Mitochondria regulate intracellular coenzyme Q transport and ferroptotic resistance via STARD7.

Nature cell biology (2023-01-20)
Soni Deshwal, Mashun Onishi, Takashi Tatsuta, Tim Bartsch, Eileen Cors, Katharina Ried, Kathrin Lemke, Hendrik Nolte, Patrick Giavalisco, Thomas Langer
摘要

Coenzyme Q (or ubiquinone) is a redox-active lipid that serves as universal electron carrier in the mitochondrial respiratory chain and antioxidant in the plasma membrane limiting lipid peroxidation and ferroptosis.

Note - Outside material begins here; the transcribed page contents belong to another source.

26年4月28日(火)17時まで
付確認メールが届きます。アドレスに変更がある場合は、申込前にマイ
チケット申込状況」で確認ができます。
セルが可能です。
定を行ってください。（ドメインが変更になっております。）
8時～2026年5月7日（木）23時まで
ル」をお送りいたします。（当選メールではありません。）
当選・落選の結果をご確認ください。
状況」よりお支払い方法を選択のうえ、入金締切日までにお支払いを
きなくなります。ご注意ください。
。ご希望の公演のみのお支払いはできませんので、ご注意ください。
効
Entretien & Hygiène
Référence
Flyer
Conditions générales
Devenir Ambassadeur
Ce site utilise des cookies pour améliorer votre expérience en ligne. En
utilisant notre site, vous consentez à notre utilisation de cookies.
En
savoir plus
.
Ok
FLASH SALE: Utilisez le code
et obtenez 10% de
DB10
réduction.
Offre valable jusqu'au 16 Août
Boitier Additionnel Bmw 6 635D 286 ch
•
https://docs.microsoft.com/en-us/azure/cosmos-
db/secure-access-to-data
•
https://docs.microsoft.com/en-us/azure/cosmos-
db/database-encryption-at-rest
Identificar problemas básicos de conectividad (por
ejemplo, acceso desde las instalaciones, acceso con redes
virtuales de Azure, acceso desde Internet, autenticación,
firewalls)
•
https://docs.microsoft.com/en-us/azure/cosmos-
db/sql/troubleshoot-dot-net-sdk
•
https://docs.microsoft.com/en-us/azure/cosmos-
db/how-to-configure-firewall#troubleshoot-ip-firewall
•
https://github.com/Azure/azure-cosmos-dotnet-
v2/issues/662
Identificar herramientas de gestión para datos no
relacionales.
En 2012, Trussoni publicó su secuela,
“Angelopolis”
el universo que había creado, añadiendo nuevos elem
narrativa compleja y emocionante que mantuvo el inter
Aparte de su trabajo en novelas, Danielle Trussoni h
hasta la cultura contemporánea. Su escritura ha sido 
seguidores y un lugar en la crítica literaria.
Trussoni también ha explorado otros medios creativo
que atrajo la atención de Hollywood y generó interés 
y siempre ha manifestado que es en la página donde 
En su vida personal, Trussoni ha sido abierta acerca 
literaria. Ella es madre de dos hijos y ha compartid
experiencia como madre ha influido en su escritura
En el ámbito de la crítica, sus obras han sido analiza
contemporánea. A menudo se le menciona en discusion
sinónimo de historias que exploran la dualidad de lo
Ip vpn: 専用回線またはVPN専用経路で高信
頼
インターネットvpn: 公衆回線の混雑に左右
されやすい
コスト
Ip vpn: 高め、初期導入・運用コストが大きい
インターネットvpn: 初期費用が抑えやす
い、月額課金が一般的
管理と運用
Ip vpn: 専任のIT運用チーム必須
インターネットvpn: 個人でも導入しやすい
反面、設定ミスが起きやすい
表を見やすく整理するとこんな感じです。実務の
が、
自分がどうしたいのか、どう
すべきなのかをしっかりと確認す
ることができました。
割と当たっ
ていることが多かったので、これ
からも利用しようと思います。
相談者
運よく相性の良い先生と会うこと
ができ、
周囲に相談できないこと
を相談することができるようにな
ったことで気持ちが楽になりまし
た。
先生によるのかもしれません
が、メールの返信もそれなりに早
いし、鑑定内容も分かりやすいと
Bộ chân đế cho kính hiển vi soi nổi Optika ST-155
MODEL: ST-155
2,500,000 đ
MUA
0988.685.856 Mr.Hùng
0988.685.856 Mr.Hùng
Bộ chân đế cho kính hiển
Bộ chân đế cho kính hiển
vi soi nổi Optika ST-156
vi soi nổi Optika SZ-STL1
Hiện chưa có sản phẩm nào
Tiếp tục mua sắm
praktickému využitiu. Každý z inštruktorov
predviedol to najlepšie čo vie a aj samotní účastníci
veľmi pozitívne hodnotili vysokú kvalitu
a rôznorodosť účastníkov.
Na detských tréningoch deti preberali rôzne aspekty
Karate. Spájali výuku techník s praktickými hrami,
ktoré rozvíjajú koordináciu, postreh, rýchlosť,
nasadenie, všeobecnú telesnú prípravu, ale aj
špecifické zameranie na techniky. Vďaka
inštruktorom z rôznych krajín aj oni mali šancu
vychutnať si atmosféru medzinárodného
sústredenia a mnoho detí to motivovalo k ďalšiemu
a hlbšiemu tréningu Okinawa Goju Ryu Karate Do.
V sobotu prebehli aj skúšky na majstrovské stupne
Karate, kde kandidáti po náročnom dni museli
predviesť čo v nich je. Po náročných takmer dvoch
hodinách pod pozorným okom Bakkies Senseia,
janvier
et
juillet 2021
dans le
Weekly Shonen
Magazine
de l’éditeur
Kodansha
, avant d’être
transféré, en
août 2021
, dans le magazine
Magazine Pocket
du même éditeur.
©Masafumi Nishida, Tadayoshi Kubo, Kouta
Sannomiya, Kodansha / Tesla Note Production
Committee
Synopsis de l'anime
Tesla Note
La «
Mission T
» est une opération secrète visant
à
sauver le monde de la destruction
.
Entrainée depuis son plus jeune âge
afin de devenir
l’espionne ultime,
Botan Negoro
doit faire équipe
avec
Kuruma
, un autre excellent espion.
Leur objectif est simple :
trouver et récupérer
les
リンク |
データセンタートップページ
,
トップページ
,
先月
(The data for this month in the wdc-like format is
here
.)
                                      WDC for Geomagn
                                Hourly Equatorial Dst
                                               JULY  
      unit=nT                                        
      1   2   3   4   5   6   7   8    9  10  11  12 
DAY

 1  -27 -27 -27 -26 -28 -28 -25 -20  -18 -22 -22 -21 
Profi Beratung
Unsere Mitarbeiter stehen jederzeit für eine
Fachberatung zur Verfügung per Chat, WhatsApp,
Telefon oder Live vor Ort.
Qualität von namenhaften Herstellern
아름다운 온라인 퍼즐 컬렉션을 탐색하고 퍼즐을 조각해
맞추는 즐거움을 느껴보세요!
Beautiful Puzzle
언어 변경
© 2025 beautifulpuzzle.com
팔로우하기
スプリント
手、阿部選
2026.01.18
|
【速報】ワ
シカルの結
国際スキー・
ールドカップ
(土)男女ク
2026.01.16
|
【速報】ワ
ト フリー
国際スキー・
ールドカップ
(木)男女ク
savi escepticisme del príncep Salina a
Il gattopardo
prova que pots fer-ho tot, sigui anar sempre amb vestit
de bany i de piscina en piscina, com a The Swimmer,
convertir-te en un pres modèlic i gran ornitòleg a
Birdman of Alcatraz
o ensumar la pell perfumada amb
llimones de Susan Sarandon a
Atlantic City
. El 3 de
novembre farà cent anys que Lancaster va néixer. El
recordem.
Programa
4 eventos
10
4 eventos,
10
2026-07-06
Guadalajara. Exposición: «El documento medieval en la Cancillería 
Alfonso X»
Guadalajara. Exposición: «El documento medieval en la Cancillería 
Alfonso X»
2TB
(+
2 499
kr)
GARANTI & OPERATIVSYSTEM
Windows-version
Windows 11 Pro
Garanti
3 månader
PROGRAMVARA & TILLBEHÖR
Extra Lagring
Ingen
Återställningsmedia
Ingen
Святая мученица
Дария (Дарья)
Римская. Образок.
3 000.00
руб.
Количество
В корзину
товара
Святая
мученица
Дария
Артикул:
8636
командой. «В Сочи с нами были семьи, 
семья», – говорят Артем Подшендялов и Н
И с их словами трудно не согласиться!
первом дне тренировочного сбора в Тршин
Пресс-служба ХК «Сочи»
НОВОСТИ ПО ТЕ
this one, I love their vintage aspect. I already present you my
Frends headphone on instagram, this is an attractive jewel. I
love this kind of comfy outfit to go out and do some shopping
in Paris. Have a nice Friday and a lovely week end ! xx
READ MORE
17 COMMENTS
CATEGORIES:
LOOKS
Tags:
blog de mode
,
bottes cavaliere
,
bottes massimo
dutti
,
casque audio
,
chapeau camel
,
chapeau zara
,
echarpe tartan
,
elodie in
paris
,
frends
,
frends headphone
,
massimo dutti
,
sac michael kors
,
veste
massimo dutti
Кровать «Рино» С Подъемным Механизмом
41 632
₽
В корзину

Mechanisms allowing cellular coenzyme Q distribution after synthesis within mitochondria are not understood. Here we identify the cytosolic lipid transfer protein STARD7 as a critical factor of intracellular coenzyme Q transport and suppressor of ferroptosis. Dual localization of STARD7 to the intermembrane space of mitochondria and the cytosol upon cleavage by the rhomboid protease PARL ensures the synthesis of coenzyme Q in mitochondria and its transport to the plasma membrane. While mitochondrial STARD7 preserves coenzyme Q synthesis, oxidative phosphorylation function and cristae morphogenesis, cytosolic STARD7 is required for the transport of coenzyme Q to the plasma membrane and protects against ferroptosis. A coenzyme Q variant competes with phosphatidylcholine for binding to purified STARD7 in vitro. Overexpression of cytosolic STARD7 increases ferroptotic resistance of the cells, but limits coenzyme Q abundance in mitochondria and respiratory cell growth. Our findings thus demonstrate the need to coordinate coenzyme Q synthesis and cellular distribution by PARL-mediated STARD7 processing and identify PARL and STARD7 as promising targets to interfere with ferroptosis.